Usually austere in her choice of music and visuals, Karole Armitage opted for pleasure over mystique in Itutu. Singer Maï Lingani set the tone of the evening with her sensuality, both vocally and physically. Her band, Burkina Electric, which is from Burkina Faso in Africa, played irresistibly danceable music to accompany Armitage’s range of African, ballet, and contemporary movement. Also full of pleasure were the vibrant, shifting botanic backdrops by Philip Taaffe.

However, in the first big group section, some of Armitage’s dancers did not have the same sensuality as the singer/dancers of Burkina Electric. When they did the thrusting African movements, they smiled like cheerleaders—perhaps to make up for the lack of comfort with pelvic power.

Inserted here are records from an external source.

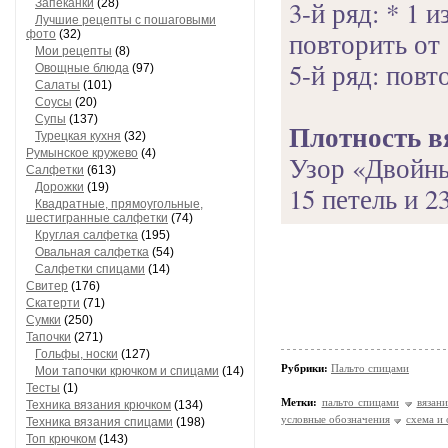
3-й ряд: * 1 и
Запеканки
(28)
Лучшие рецепты с пошаговыми
повторить от 
фото
(32)
Мои рецепты
(8)
5-й ряд: повт
Овощные блюда
(97)
Салаты
(101)
Соусы
(20)
Супы
(137)
Плотность в
Турецкая кухня
(32)
Румынское кружево
(4)
Узор «Двойны
Салфетки
(613)
Дорожки
(19)
15 петель и 23
Квадратные, прямоугольные,
шестигранные салфетки
(74)
Круглая салфетка
(195)
Овальная салфетка
(54)
Салфетки спицами
(14)
Свитер
(176)
Скатерти
(71)
Сумки
(250)
Тапочки
(271)
Гольфы, носки
(127)
Рубрики:
Пальто спицами
Мои тапочки крючком и спицами
(14)
Тесты
(1)
Метки:
пальто спицами
вязан
Техника вязания крючком
(134)
условные обозначения
схема и 
Техника вязания спицами
(198)
Топ крючком
(143)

But as Itutu progressed, it gathered greater dimension from the pairing with the hybrid music, Armitage’s choreographic inventiveness, and the intimacy of the quiet moments.

The heart of the piece was a recurring duet between Megumi Eda of Armitage Gone! Dance and Zoko Zoko of the band. These gentle and riveting episodes emerged from the big patterns and celebratory atmosphere of Itutu. Eda was the sky to Zoko’s earth. The first time they almost touched but turned away from each other. The second time they touched, and the third time they entwined—two people from two radically different parts of the (art) world, honoring their cultures through their bodies, gradually getting together.

A fantastically sinuous dancer, Eda was completely herself in these pairings, not trying to be African. Yes, the over-the-top extensions were rampant, as in any Armitage piece, but Eda did other lovely things with her body like floating, scissoring, and wilting. Zoko Zoko was grounded and undulating and seemed to be healing her of something. The third duet was as oddly beautiful as Armitage’s best work.


Other standout dancers were Leonides Arpon, whose go-for-broke energy wiped out all questions of cultural authenticity, and Kristina Bethel-Blunt, who delivered hyper split kicks and African chest beats with equal flair.

Armitage has long been interested in putting disparate cultural elements together, letting them retain their own styles. Surely the fact that Lukas Ligeti, the son of one of her favorite composers Györgi Ligeti, is a member of Burkina Electric, was a deciding factor in choosing this wonderful band of dancing musicians. Ultimately, she allowed the band to guide her to a new place choreographically.